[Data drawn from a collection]
▼▼▼

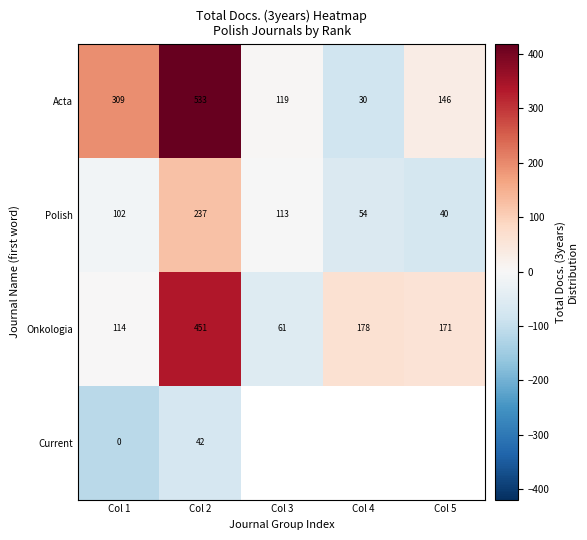

What is the average value of the Onkologia series?

195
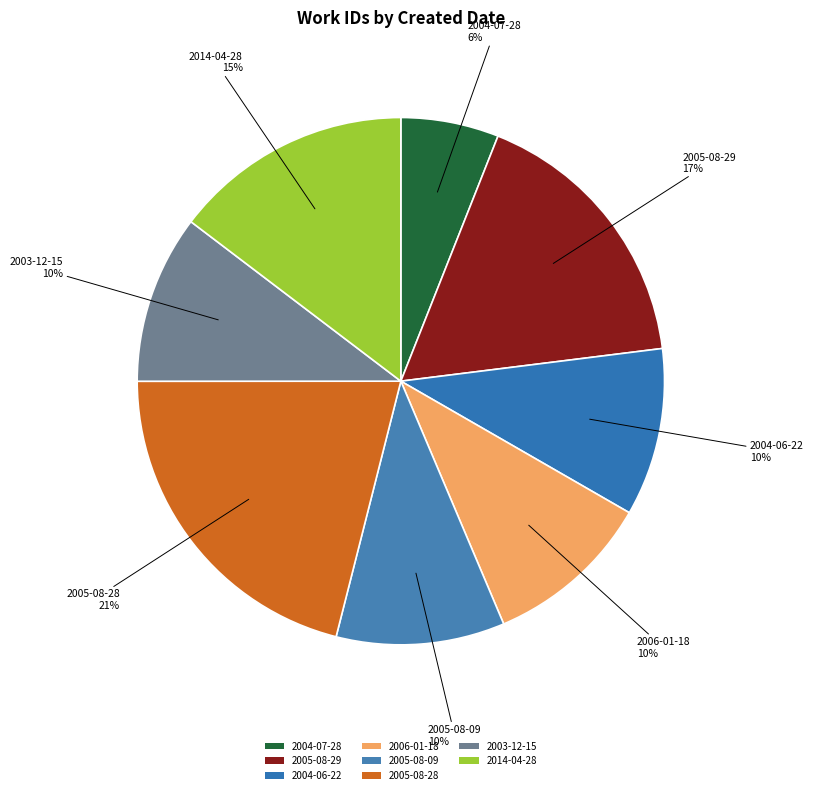

How many segments does this pie chart have?

8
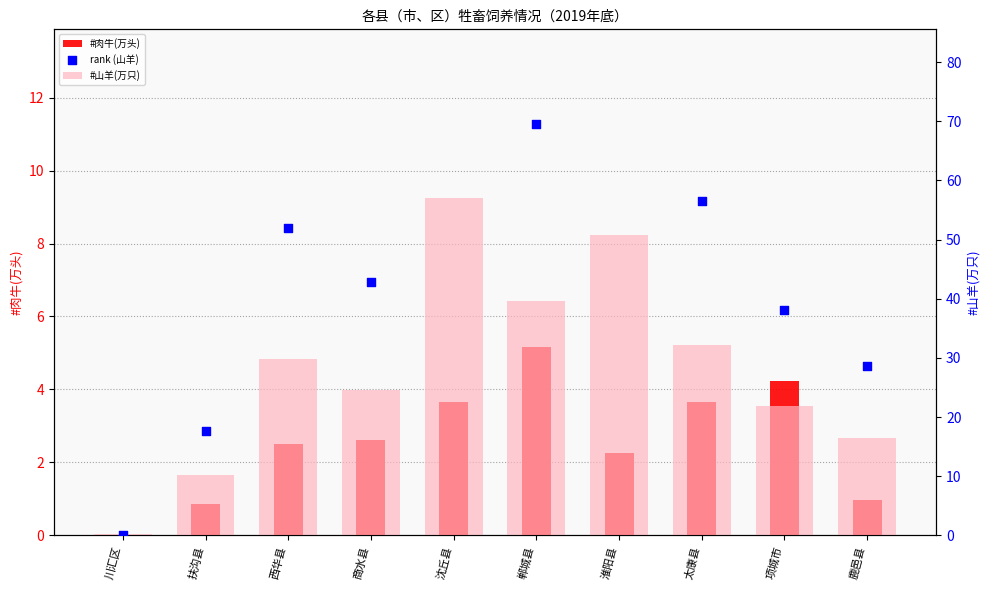

Which series reaches the maximum Y coordinate?

rank (山羊)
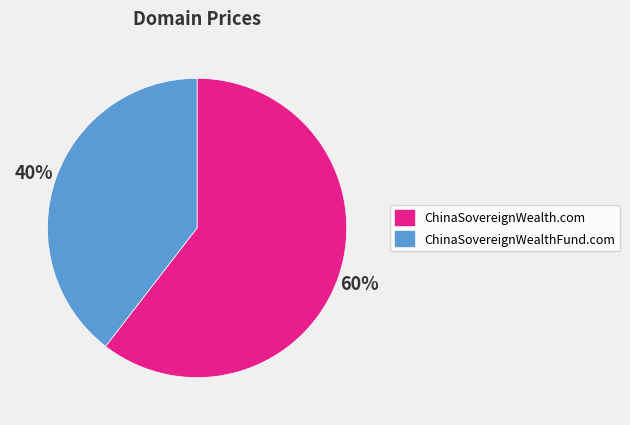

Is the sum of ChinaSovereignWealth.com and ChinaSovereignWealthFund.com greater than half?

Yes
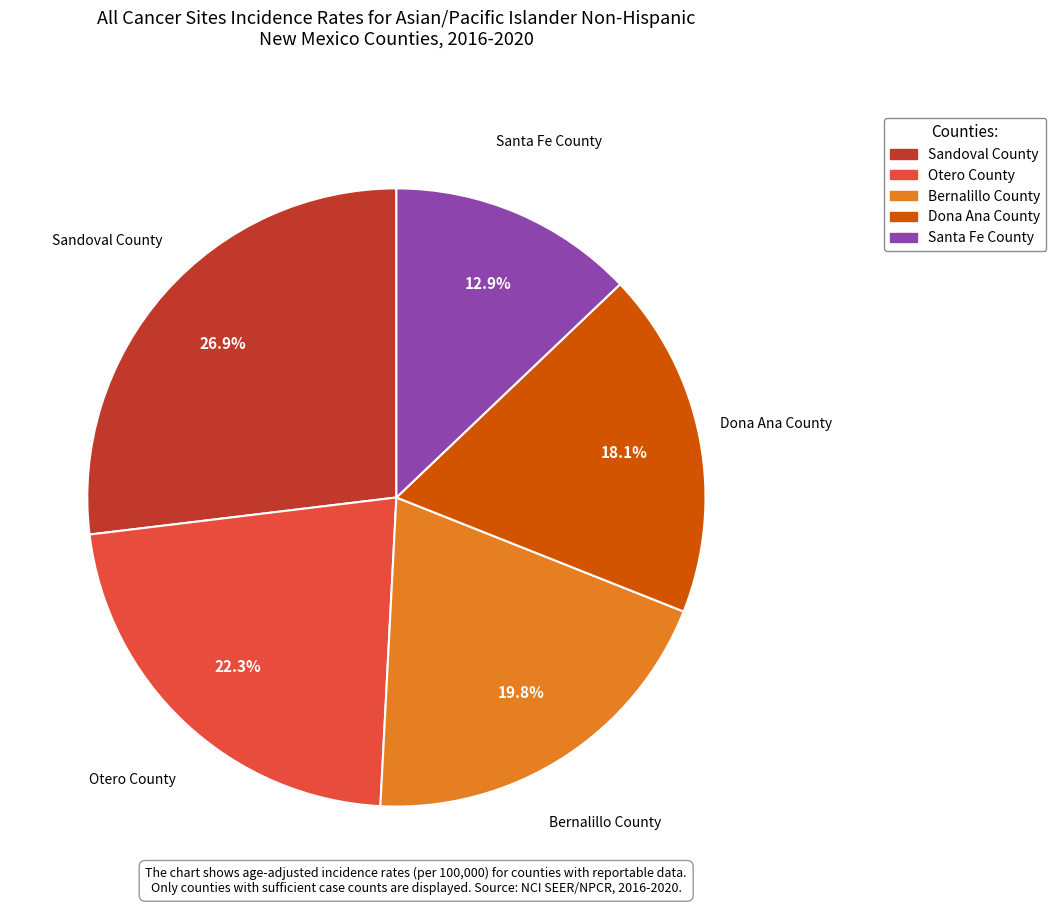

Rank the categories by value from highest to lowest.

Sandoval County, Otero County, Bernalillo County, Dona Ana County, Santa Fe County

▲▲▲

• Problem details: Copy out every line of the material above word for word, omitting the pictures.

• Written reply:
What is the average value of the Onkologia series?

195

How many segments does this pie chart have?

8

Which series reaches the maximum Y coordinate?

rank (山羊)

Is the sum of ChinaSovereignWealth.com and ChinaSovereignWealthFund.com greater than half?

Yes

Rank the categories by value from highest to lowest.

Sandoval County, Otero County, Bernalillo County, Dona Ana County, Santa Fe County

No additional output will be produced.